> _What the task requires_: Given the records below, the lines starting at the line with "Non applicable." and ending at the line with "Diverses entités au" should be output exactly, both end lines kept and pictures left out.

> _Records supplied_:
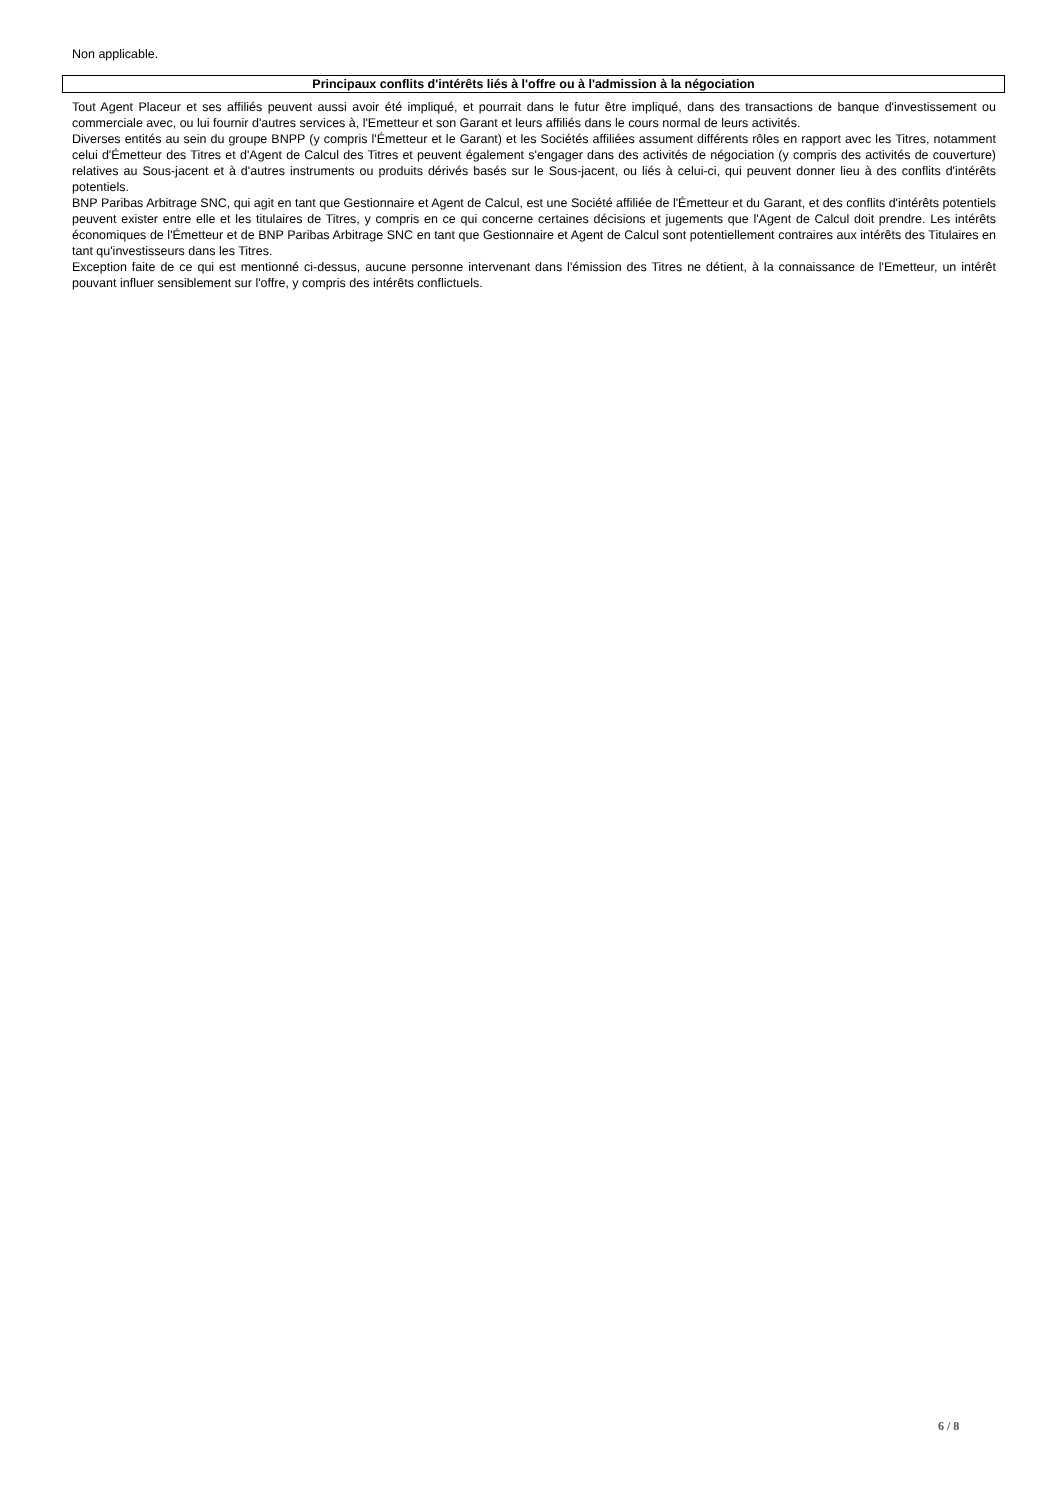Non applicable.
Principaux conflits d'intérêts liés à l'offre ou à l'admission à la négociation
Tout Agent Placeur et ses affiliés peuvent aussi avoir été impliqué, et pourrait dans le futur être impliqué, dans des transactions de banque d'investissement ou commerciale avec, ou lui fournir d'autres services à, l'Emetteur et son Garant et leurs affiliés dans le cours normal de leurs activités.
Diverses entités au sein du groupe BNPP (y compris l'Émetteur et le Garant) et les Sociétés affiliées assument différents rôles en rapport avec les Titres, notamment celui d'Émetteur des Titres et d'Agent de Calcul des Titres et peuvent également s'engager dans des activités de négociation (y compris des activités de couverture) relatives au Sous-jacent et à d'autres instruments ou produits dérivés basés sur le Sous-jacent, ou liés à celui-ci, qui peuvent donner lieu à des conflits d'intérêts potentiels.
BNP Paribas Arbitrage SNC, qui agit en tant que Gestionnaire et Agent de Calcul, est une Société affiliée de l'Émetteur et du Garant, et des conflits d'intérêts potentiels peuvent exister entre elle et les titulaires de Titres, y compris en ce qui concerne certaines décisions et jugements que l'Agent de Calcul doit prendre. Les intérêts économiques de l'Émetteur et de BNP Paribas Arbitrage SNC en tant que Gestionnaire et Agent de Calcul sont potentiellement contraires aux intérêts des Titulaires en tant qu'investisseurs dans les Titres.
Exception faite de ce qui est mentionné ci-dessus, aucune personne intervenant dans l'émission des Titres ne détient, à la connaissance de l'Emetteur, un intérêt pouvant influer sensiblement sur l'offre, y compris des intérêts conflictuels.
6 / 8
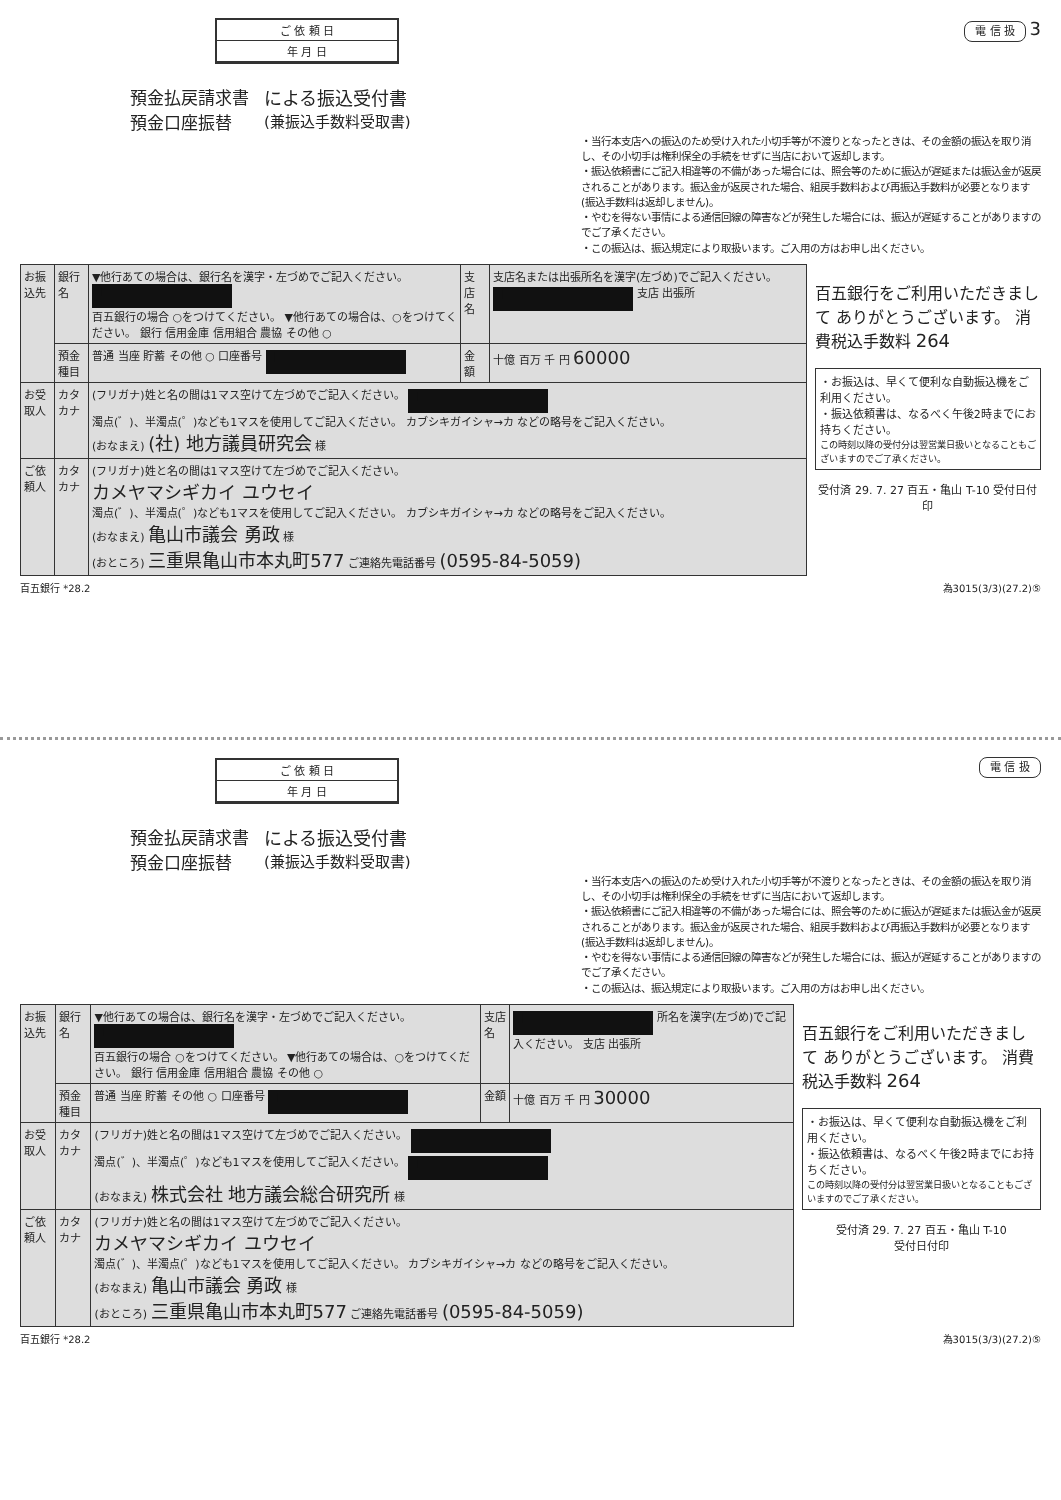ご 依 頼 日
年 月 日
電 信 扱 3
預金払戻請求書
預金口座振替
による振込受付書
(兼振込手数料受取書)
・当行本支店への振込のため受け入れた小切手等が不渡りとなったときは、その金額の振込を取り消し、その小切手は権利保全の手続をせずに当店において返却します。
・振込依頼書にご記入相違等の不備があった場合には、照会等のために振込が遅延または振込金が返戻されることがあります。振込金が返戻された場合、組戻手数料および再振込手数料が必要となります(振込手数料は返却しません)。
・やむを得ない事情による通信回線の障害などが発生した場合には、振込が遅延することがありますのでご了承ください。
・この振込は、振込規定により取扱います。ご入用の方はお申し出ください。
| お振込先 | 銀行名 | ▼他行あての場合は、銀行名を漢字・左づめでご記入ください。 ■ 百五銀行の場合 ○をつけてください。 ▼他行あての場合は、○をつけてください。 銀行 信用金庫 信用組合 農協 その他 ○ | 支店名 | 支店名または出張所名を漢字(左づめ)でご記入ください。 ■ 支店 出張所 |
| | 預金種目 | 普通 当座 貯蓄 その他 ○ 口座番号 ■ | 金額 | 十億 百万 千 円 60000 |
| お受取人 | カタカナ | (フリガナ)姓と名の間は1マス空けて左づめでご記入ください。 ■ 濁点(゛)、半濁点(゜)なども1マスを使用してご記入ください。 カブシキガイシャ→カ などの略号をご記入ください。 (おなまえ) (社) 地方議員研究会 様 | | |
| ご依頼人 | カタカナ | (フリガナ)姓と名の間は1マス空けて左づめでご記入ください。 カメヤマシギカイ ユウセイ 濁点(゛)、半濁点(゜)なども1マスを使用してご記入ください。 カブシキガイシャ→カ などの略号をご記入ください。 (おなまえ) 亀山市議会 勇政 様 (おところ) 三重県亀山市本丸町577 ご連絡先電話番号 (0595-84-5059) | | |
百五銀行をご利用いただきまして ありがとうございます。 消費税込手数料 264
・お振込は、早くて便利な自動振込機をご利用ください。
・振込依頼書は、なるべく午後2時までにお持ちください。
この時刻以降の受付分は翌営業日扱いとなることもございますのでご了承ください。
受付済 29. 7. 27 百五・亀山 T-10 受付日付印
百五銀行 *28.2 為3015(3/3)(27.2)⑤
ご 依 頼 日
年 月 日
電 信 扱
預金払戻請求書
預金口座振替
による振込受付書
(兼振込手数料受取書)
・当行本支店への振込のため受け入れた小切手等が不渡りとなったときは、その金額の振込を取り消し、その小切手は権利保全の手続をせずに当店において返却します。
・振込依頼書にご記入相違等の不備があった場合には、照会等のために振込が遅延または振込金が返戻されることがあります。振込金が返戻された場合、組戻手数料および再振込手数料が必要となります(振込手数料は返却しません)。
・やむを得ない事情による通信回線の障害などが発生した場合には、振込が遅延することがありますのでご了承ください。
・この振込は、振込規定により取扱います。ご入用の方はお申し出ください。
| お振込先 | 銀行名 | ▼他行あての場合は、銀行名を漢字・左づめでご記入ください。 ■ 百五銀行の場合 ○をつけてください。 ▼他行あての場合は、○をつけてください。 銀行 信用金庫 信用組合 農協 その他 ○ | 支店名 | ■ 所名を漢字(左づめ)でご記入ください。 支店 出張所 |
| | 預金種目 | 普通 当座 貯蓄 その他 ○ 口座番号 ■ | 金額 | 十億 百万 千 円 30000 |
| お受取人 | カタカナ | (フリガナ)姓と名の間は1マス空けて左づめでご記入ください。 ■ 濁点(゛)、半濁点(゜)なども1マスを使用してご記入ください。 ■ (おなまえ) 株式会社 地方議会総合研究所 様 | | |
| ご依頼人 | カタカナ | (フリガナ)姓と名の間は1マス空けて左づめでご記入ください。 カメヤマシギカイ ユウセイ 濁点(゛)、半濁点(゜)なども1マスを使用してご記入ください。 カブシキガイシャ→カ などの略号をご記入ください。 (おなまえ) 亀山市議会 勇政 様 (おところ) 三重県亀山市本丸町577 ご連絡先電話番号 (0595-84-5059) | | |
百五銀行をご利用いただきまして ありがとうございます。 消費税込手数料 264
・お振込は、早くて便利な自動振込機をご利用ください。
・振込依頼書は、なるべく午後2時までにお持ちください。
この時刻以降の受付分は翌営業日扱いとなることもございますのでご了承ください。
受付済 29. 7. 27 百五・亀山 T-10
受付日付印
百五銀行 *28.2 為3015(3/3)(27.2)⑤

---

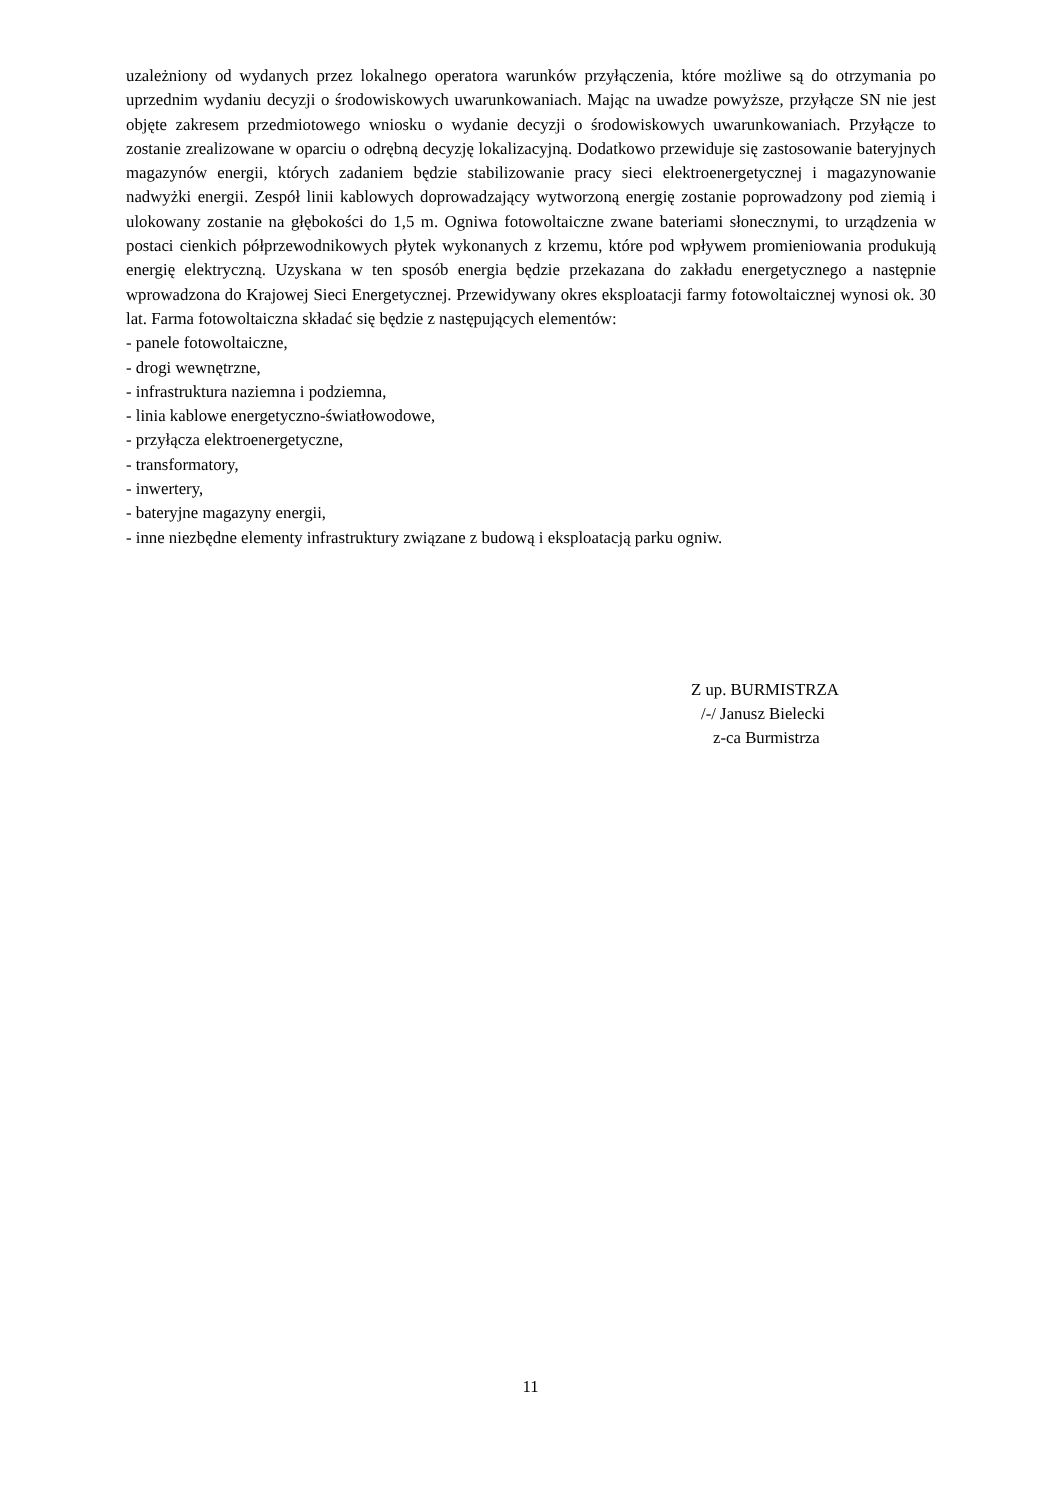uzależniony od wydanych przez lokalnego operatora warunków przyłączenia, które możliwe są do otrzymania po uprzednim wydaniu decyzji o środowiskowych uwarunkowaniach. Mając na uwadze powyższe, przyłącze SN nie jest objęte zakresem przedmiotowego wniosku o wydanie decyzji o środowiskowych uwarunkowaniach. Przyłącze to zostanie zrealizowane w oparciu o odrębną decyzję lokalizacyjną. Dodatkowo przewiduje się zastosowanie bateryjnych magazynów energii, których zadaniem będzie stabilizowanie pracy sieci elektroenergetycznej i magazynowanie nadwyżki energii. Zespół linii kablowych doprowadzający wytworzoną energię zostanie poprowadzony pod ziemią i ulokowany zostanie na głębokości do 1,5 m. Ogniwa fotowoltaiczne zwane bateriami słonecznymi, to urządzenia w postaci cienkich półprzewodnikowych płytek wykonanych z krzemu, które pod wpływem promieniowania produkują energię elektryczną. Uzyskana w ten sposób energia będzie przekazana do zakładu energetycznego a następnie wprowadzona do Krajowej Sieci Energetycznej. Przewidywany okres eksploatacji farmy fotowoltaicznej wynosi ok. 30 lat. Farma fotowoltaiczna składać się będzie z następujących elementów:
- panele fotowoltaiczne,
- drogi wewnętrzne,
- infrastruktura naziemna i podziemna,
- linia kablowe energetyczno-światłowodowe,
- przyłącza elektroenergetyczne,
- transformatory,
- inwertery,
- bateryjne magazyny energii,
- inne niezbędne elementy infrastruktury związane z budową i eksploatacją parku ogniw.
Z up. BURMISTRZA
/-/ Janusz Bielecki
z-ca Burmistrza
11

> _Solution to this exercise_:
Non applicable.
Principaux conflits d'intérêts liés à l'offre ou à l'admission à la négociation
Tout Agent Placeur et ses affiliés peuvent aussi avoir été impliqué, et pourrait dans le futur être impliqué, dans des transactions de banque d'investissement ou commerciale avec, ou lui fournir d'autres services à, l'Emetteur et son Garant et leurs affiliés dans le cours normal de leurs activités.
Diverses entités au sein du groupe BNPP (y compris l'Émetteur et le Garant) et les Sociétés affiliées assument différents rôles en rapport avec les Titres, notamment celui d'Émetteur des Titres et d'Agent de Calcul des Titres et peuvent également s'engager dans des activités de négociation (y compris des activités de couverture) relatives au Sous-jacent et à d'autres instruments ou produits dérivés basés sur le Sous-jacent, ou liés à celui-ci, qui peuvent donner lieu à des conflits d'intérêts potentiels.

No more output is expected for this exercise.